Instrument de l’individualité, le blog d’ado joue à plein son rôle de miroir interactif. Il s’apparente aux jeux vidéo, où l’on endosse pour un temps un rôle. Mieux que l’ancien « journal intime », long à tenir, exigeant sur le
style et presque toujours secret (« sam soulerai tro den fair un donc jen aura jamais lol », écrit un ado), plus moderne que ces collages sur le « cahier de texte » ou le carnet que l’on traîne toujours avec soi pour y
fourrer en vrac photos, dessins, poèmes et citations, le blog est, à l’âge tendre, un outil moderne et merveilleux. Pas besoin d’orthographe, le syllabique SMS suffit à tout dire ; pas besoin de grandes phrases, on écrit comme on cause, par interjections et tics ; pas besoin de textes rédigés, les photos numériques envahissent l’écran. A la question « la chose que tu emmènerais avant tout sur une île déserte », Quentin répond du tac au tac : « un portable ki capte ».

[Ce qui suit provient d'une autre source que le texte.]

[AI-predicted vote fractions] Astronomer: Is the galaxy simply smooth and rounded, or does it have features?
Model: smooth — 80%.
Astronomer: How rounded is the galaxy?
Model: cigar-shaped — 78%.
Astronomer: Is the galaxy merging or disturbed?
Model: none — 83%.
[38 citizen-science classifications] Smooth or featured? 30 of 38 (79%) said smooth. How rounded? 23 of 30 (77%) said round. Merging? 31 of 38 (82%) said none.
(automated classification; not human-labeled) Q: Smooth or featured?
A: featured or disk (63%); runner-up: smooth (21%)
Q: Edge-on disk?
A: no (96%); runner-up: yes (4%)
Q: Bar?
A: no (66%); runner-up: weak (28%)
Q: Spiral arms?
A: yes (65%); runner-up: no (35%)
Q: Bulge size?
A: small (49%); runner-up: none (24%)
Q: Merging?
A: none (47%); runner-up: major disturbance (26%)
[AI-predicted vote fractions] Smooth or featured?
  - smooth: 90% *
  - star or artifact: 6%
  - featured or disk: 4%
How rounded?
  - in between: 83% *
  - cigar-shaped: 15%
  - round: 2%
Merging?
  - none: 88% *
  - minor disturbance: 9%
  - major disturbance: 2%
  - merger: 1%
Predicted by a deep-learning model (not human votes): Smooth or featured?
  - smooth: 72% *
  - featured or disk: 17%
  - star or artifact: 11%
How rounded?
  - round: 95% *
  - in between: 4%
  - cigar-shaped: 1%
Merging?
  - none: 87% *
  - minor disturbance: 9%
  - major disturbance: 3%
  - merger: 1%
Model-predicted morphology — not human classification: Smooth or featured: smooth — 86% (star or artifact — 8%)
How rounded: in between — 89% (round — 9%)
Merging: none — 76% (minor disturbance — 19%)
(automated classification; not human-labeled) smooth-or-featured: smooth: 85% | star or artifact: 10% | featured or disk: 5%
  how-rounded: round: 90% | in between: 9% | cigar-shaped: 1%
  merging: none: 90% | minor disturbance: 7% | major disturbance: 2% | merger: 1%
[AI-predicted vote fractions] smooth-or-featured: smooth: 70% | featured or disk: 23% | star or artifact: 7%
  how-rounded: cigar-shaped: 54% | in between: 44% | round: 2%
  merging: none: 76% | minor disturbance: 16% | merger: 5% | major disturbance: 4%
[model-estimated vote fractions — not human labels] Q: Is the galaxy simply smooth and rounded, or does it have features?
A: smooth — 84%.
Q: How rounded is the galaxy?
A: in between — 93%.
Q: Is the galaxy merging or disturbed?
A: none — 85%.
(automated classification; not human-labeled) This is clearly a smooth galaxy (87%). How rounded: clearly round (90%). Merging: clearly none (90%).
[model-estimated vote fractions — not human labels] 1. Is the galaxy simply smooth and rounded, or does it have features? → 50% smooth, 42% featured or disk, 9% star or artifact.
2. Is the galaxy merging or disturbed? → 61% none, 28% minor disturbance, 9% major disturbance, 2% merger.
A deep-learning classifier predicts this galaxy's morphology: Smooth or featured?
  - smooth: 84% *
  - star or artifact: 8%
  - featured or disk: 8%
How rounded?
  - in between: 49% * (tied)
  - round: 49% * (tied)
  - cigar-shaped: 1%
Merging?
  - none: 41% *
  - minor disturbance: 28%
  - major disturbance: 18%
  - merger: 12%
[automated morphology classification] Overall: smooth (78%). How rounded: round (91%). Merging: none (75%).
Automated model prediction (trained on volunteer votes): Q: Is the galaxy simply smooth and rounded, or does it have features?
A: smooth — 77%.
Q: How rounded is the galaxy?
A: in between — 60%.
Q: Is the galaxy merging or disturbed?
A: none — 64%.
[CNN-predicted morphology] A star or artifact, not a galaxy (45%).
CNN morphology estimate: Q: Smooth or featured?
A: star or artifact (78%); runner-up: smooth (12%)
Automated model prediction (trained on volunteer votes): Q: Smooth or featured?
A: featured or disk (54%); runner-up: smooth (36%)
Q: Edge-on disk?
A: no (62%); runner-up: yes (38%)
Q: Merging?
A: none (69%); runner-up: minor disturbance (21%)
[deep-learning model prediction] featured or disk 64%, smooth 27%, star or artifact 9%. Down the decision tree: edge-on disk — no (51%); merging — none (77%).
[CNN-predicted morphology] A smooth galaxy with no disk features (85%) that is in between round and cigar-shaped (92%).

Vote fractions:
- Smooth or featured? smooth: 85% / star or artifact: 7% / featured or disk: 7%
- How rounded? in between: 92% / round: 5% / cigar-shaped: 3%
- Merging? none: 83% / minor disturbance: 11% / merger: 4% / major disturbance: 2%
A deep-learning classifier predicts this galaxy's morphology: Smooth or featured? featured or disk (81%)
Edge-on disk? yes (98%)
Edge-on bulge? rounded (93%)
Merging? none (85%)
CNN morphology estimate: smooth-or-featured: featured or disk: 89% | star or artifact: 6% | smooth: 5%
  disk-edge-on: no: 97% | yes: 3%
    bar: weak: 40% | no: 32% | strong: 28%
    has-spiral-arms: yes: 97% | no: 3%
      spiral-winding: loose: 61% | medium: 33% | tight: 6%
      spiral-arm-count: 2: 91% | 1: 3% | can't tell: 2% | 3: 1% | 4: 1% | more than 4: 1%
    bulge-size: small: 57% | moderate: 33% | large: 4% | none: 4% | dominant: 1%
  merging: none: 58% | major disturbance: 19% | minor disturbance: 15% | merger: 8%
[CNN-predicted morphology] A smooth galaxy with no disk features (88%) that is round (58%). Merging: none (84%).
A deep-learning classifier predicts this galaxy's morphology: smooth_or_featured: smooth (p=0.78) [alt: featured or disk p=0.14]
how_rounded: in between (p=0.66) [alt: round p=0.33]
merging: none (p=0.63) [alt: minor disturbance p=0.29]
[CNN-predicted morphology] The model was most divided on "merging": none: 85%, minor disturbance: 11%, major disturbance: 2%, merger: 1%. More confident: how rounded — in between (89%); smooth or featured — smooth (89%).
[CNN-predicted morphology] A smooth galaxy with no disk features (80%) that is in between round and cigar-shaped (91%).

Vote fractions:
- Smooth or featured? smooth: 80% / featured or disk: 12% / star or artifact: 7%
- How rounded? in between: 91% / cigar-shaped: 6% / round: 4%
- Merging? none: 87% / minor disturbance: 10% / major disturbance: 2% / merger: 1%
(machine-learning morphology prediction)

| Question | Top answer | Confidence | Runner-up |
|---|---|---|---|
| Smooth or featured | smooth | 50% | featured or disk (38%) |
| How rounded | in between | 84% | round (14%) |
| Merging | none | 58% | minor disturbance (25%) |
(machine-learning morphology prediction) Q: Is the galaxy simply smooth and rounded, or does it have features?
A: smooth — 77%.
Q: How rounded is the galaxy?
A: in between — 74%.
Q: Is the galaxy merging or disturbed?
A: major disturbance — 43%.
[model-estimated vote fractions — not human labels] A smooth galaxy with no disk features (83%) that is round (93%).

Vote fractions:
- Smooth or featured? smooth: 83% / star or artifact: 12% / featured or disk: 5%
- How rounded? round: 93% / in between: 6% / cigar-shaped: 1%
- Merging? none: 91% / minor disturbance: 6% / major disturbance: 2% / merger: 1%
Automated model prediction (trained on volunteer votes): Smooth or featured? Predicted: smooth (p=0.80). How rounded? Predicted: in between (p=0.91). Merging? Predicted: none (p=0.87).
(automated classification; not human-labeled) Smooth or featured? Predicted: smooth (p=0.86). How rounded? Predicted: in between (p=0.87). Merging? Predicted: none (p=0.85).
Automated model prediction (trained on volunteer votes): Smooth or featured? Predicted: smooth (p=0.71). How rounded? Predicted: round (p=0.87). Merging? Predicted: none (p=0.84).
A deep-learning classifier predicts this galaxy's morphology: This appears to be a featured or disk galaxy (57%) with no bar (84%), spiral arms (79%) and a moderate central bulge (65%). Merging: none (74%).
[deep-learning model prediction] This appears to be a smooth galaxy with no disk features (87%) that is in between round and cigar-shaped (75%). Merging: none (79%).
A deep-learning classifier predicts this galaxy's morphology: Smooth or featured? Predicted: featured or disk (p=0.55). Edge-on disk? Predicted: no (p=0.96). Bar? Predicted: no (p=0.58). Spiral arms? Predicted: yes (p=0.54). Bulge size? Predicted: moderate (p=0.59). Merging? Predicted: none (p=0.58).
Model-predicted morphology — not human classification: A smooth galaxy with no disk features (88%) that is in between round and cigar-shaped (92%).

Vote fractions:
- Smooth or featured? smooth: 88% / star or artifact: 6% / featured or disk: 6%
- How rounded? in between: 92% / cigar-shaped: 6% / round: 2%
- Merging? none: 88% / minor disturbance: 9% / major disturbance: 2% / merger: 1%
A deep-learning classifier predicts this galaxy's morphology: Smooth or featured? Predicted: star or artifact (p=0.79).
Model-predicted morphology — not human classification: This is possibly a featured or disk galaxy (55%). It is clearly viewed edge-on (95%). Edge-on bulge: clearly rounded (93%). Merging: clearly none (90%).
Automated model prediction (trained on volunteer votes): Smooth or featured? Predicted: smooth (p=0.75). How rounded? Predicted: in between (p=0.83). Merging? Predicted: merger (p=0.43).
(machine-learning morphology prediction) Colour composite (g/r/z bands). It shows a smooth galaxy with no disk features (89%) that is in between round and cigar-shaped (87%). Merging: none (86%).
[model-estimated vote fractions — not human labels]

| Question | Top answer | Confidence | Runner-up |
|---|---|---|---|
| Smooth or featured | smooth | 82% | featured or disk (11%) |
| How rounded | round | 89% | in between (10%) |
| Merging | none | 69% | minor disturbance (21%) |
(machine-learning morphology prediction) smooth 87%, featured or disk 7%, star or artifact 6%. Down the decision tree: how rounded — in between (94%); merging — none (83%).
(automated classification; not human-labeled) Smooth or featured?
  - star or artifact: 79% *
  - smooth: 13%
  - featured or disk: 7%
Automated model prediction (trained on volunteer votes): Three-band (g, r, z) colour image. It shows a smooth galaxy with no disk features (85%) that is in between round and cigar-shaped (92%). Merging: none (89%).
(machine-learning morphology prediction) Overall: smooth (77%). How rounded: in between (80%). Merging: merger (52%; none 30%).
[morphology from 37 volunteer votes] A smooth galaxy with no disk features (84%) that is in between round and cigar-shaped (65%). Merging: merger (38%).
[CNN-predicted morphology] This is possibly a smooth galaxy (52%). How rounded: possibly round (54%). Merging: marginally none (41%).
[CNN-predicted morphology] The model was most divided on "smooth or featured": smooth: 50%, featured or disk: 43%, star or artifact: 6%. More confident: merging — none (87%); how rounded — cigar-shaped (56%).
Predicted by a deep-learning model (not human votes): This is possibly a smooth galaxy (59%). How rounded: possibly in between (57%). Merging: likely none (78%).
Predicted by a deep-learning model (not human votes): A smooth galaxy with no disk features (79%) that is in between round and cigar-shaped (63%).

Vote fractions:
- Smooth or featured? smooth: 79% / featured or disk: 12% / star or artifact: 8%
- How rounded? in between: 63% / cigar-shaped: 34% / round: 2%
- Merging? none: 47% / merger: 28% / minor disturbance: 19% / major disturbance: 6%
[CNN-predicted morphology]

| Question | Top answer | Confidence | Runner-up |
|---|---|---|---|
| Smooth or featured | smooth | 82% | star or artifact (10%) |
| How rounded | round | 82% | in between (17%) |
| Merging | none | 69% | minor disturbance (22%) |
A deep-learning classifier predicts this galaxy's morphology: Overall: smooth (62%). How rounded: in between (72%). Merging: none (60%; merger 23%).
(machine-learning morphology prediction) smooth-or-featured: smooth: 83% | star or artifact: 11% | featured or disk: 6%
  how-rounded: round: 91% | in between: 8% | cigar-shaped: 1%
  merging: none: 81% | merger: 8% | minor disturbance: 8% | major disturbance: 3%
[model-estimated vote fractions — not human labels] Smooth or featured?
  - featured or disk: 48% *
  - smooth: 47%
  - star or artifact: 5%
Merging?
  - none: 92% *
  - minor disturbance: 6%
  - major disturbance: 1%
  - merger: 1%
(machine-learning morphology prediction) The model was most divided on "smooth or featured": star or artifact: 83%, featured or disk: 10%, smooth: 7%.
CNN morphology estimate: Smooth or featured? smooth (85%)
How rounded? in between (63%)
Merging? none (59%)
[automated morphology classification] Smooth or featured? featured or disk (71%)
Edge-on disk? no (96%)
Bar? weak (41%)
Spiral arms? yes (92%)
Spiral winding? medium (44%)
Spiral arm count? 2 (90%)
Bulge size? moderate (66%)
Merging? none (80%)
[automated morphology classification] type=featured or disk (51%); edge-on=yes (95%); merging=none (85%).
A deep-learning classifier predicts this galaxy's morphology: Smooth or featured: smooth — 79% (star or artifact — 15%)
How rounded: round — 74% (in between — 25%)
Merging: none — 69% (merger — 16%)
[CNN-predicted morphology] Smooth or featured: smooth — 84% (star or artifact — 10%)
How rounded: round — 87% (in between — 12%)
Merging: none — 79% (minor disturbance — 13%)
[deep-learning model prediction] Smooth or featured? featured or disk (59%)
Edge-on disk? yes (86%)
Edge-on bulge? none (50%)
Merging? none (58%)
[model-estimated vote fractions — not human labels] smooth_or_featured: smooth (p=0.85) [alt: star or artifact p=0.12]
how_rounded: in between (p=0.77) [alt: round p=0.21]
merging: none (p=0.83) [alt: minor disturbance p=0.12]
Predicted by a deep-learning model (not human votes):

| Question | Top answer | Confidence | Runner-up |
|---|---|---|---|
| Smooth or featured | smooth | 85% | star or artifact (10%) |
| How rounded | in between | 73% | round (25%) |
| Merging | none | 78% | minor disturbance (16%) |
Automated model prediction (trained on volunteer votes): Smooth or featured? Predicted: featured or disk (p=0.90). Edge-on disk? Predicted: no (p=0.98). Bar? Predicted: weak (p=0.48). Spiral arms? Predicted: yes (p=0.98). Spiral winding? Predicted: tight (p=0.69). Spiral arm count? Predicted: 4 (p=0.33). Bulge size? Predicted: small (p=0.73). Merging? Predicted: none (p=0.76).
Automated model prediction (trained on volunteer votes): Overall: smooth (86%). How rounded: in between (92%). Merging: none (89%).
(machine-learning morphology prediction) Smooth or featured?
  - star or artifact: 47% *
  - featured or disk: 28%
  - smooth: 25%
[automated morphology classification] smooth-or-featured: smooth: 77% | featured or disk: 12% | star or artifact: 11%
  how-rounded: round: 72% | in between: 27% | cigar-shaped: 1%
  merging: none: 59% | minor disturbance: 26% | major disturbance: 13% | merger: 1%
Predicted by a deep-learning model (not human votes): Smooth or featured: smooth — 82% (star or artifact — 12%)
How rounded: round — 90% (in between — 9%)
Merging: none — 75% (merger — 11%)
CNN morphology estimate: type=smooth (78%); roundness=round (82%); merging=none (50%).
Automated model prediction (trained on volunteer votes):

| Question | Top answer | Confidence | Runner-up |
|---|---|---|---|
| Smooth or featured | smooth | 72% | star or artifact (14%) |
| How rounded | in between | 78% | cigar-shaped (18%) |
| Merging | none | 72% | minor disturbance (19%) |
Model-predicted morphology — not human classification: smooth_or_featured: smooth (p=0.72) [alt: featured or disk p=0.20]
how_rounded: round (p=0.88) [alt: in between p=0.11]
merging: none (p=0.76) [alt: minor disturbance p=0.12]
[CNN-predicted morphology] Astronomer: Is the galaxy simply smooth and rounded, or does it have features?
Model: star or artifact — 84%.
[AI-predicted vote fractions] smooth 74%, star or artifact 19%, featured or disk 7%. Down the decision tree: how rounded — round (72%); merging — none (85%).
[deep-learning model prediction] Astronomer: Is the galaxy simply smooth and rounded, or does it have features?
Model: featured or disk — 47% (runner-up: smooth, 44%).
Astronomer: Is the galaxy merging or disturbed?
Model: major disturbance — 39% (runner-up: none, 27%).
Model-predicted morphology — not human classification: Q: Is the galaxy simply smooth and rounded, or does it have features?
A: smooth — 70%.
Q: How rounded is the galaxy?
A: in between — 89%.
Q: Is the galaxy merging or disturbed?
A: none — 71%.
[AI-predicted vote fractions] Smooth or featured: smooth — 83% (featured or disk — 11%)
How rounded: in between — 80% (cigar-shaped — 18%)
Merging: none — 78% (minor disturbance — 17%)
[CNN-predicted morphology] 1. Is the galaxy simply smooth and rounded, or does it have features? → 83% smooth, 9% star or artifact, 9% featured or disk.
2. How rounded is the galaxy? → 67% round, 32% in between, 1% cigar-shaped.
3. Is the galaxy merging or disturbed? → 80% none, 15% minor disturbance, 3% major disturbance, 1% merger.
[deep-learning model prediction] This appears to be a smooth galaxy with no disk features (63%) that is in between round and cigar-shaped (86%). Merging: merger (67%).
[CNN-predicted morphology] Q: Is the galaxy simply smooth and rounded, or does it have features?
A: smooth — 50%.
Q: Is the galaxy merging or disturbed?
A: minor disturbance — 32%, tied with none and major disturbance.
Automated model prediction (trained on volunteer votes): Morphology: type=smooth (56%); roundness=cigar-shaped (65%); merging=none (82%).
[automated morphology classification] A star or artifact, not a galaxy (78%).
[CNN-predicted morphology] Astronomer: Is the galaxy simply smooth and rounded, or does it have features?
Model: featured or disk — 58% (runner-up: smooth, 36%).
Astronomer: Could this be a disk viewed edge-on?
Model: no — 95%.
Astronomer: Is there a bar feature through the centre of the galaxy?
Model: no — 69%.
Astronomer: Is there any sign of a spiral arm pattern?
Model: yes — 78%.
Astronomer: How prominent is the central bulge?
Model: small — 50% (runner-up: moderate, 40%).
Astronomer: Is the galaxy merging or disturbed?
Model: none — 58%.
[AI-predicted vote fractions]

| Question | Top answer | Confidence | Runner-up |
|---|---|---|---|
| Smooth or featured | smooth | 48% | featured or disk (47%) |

Un outil pour quoi faire ? Pour son introspection, et pour effectuer ses tests sociaux. On montre son physique, attendant les commentaires des copines et des copains (« à qui ressembles-tu le plus », demande le questionnaire-type : « a un dieu mdrrr nan jrigol », répond Alexis) ; on se place en position scabreuse, juste pour lire les réactions de « la bande » ; on se déclare amoureux ou ami, pour se placer ou pour voir. Ce sont surtout les commentaires qui font l’intérêt du blog pour un ou une ado. Il s’agit de savoir qui on est aux yeux des autres, de sa tribu, jusqu’où on peut aller. A cet âge, on se construit entre soi plutôt qu’en référence aux adultes, plus lointains. Les scènes qui pourraient paraître douteuses aux yeux mûrs, faux tir au pistolet sur le copain, étranglements, simulation de coïts, inversion des rôles masculin/féminin, déguisements en méchants ou en prostitué(e)s – ne sont que des jeux de rôles pour tester, aux yeux des pairs qui les jugent, quelles sont les limites socialement acceptables. La justice et l’administration s’en sont inquiétées comme s’il s’agissait de nouvelles tentatives de « subversion ». Les blogs ne sont pas destinés aux adultes mais aux pairs, et particulièrement aux copains de « la tribu ». La provocation envers la société viendra plus tard, avec d’autres outils que le blog.